Google Ads brand campaigns for B2B SaaS: should you bid on your own name?

Bidding on your own brand name in Google Ads is controversial — why pay for clicks you'd get organically? For B2B SaaS, brand campaigns serve three purposes: protecting against competitors bidding on your brand, capturing high-intent branded traffic in a controlled ad, and using branded data to inform broader campaign strategy.

Brand campaigns bid on your own company or product name as a keyword — so when someone searches "Ektie" or "Ektie CRM," your paid ad appears alongside your organic result. The obvious objection: you'd rank organically for your own name anyway, so why pay? For B2B SaaS, there are three legitimate reasons to run brand campaigns — and one context where you can reasonably skip them.

Reason 1: Competitors might be bidding on your brand

Google Ads allows advertisers to bid on competitors' brand names. If a competitor is bidding on your brand name, their ad can appear above your organic search result when someone searches for you by name. A user who searches "Ektie" and sees a "Try Artisan — The AI SDR Alternative" ad first might click it before reaching you. Brand campaigns let you outbid competitors for your own name. Check whether competitors are bidding on your brand by searching your brand name in an incognito window — if you see competitor ads, brand campaigns are non-optional.

Reason 2: Branded search is your highest-converting traffic

People searching your brand name by name have already heard of you through another channel — an outbound email, a LinkedIn post, a referral, an article. They're in active evaluation mode. This traffic converts at 3–5x the rate of generic keyword traffic. A brand campaign lets you show a highly specific ad to this audience — featuring your core value proposition, current offer, or social proof — rather than relying on your organic listing's meta description.

How do you set up a brand campaign?

Create a new Search campaign → add your brand name and product name as exact and phrase match keywords ([your brand], "your brand", [your brand + product category]). Set bids low — branded keywords have high Quality Scores because your landing page is highly relevant to your brand name. Start at $1–3/click and adjust. Add generic terms as negative keywords to keep this campaign clean. Keep branded and non-branded campaigns separate — mixing them distorts performance data for both.

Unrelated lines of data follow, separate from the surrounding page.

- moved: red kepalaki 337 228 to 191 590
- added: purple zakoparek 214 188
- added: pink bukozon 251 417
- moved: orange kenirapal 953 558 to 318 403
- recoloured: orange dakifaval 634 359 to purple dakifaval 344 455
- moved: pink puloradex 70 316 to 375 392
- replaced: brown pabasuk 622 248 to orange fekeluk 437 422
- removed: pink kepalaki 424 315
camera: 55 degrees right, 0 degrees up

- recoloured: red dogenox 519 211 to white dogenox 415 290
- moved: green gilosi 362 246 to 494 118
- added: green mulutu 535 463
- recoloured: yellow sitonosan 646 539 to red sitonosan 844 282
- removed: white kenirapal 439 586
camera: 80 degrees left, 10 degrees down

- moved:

When can you skip brand campaigns?

If you're early stage (under 6 months of marketing), low search volume, and have no evidence of competitors bidding on your brand — branded search volume may be too low to justify a separate campaign. Check: search your brand name in an incognito window. If you rank #1 organically with no competitor ads visible, and you're getting fewer than 50 branded searches per month, brand campaigns can wait. As you grow and invest in content and outbound that drives brand awareness, branded search volume increases and the campaign becomes worthwhile.